EXCERPTED PASSAGE.
□ □ □ □

Mr. Chairman, Senator Hatch,
and other members of the Committee, I would like to express my
appreciation to you for inviting me to share my thoughts and
provide you with an update on the changes we are making to the
Counterintelligence program at the Federal Bureau of Investigation
(FBI). I am pleased to be appearing jointly today with Kenneth
Senser, Assistant Director of the FBI's recently established
Security Division. By necessity the cooperation between our two
Divisions is complementary and seamless. Our Director is committed
to protecting the full range of U.S. national security interests
and has made counterintelligence, along with counterterrorism
and prevention, his highest priorities.
Because the world has changed
so dramatically, the FBI is making significant changes to its
Counterintelligence program. Our end goal is more effective and
efficient detection, prevention, and disruption of hostile foreign
intelligence activity directed against the United States and
its interests. The FBI appreciates your support as we continue
to implement these changes across our organization. First, I
would like to provide a very brief assessment of the characteristics
of the foreign intelligence threats of the 21st Century, for
they provide a basis for understanding our new national, centrally
managed counterintelligence strategy.
The Threat Environment
The United States today faces
an intelligence threat that is far more complex than it has ever
been historically. The threat is increasingly asymmetrical insofar
as it seeks to exploit the areas where there is a perception
of weakness within the U.S. national security approach and organizations.
Traditional notions of counterintelligence that focus on hostile
foreign intelligence services targeting classified national defense
information simply do not reflect the realities of today's complex
international structure. Foreign targeting of the elements of
national power, including our vibrant national economic and commercial
interests, continues to evolve. While traditional adversaries
were limited to centrally controlled national intelligence services,
today's adversaries include not only these traditional services
but also non-traditional and non-state actors who operate from
decentralized organizations. Moreover, the techniques and methodologies
used to target classified, sensitive, and commercially valuable
proprietary information march forward with the advance of technology.

□ □ □ □

DATA FOR ANALYSIS.
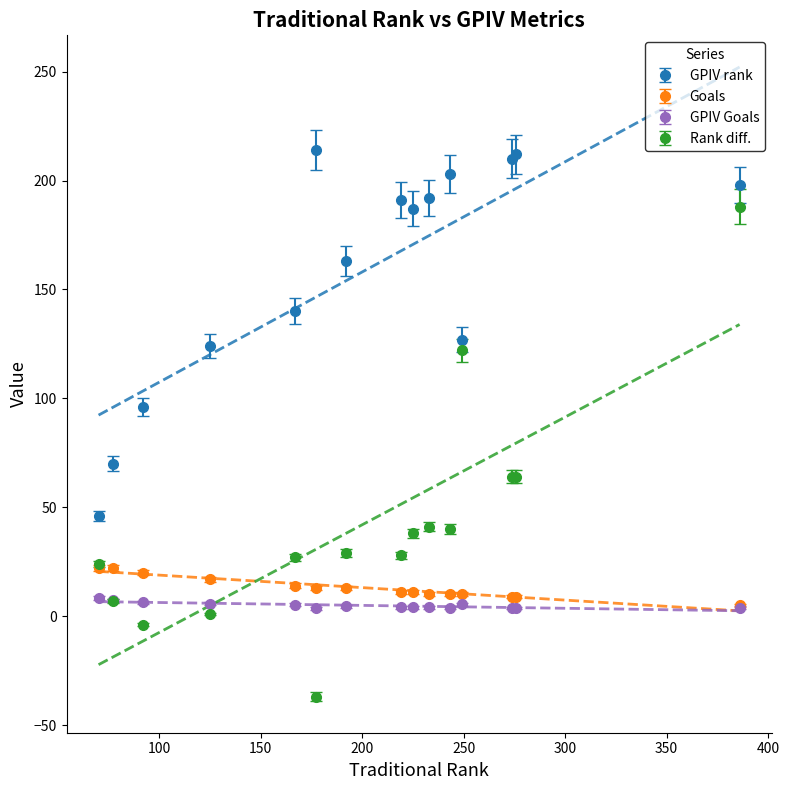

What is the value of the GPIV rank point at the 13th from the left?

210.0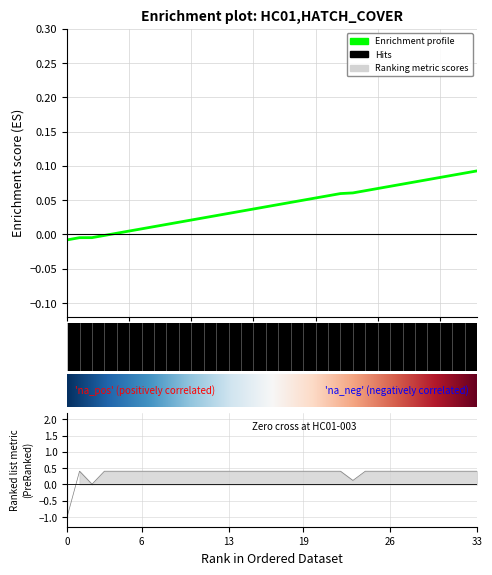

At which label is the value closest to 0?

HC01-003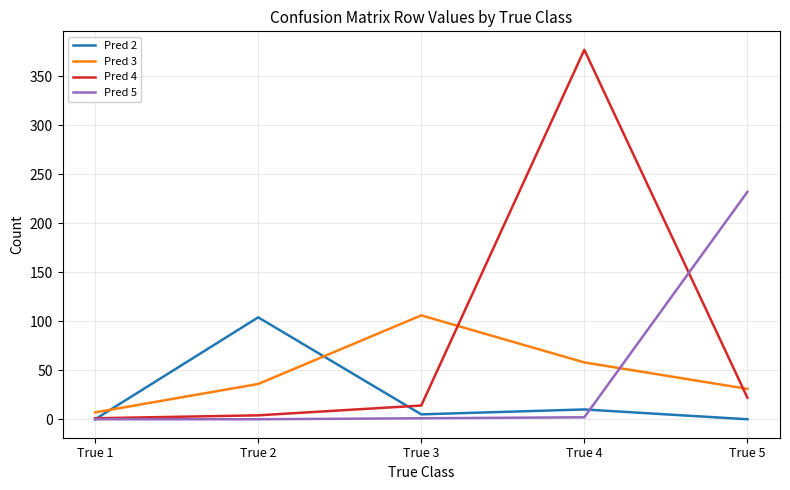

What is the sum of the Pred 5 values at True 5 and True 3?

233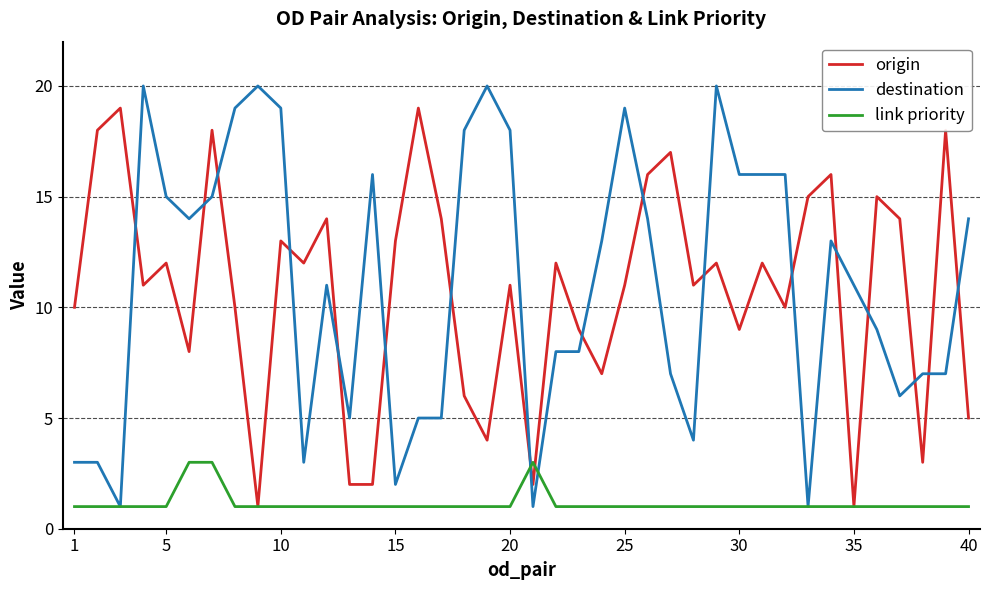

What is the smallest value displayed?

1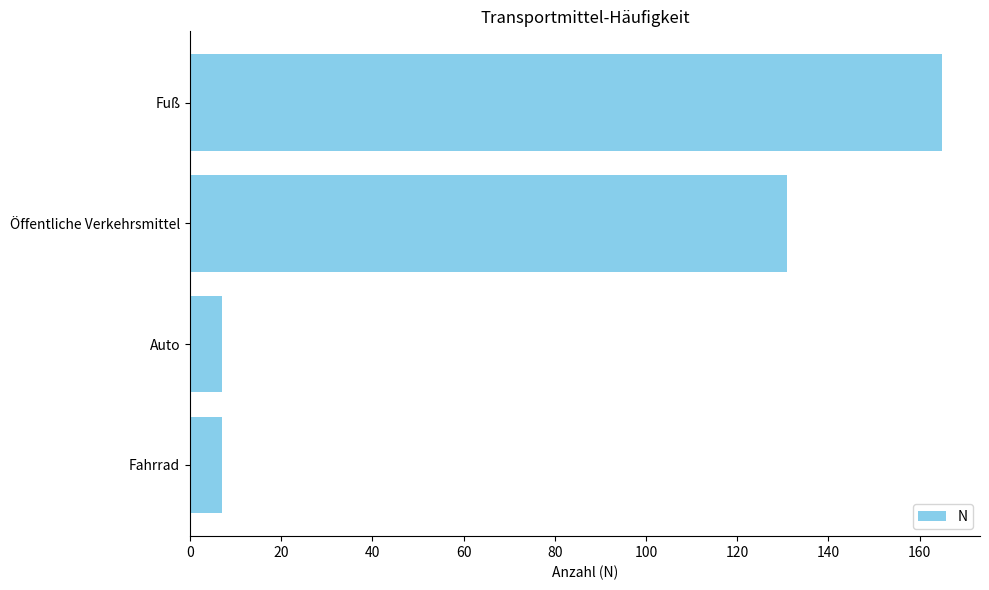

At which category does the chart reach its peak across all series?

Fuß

□ □ □ □

REQUIRED WORK.
• 1. In the counterintelligence testimony, who is appearing jointly with the speaker?
• 2. Update the counterintelligence testimony by writing out the part that opens with the words containing "Because the world" and closes with "managed counterintelligence strategy.", with "end goal" changed to "ultimate aim".
• 3. Translate this sentence from the counterintelligence testimony into Spanish: "Because the world has changed so dramatically, the FBI is making significant changes to its Counterintelligence program."
The entries have no connection to the counterintelligence testimony.

ANSWERS TO THE EXERCISES.
• 1. Kenneth Senser, Assistant Director of the FBI's recently established Security Division, is appearing jointly with the speaker.

• 2.
Because the world has changed
so dramatically, the FBI is making significant changes to its
Counterintelligence program. Our ultimate aim is more effective and
efficient detection, prevention, and disruption of hostile foreign
intelligence activity directed against the United States and
its interests. The FBI appreciates your support as we continue
to implement these changes across our organization. First, I
would like to provide a very brief assessment of the characteristics
of the foreign intelligence threats of the 21st Century, for
they provide a basis for understanding our new national, centrally
managed counterintelligence strategy.

• 3. Debido a que el mundo ha cambiado de manera tan drástica, el FBI está realizando cambios significativos en su programa de Contrainteligencia.